INFORMATION PROVIDED
════════

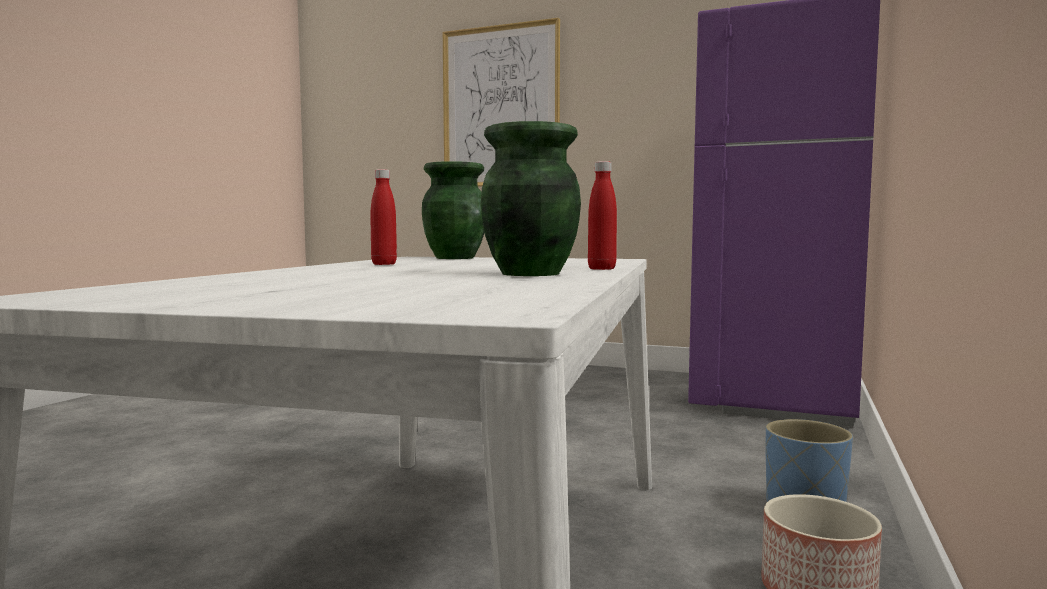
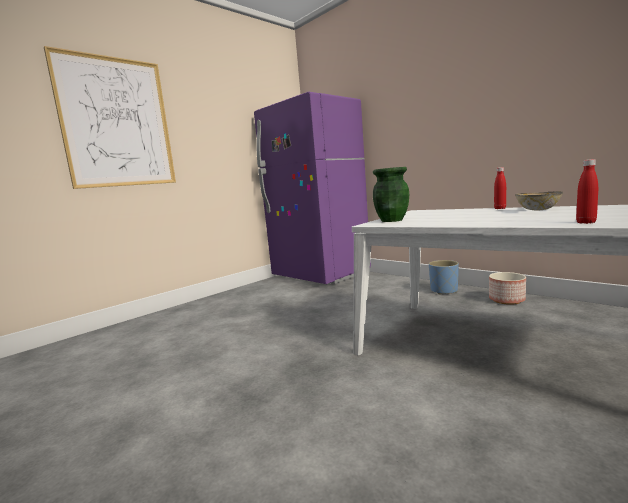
camera: 65 degrees left, 5 degrees up
(384, 264) = (460, 221): red bottle -> red bottle (586, 222)
(530, 274) = (538, 210): green vase -> bowl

════════

PROBLEM TO WORK ON
Reproduce every line of the material above, but drop the pictures.

OUTPUT OF THE EXERCISE
camera: 65 degrees left, 5 degrees up
(384, 264) = (460, 221): red bottle -> red bottle (586, 222)
(530, 274) = (538, 210): green vase -> bowl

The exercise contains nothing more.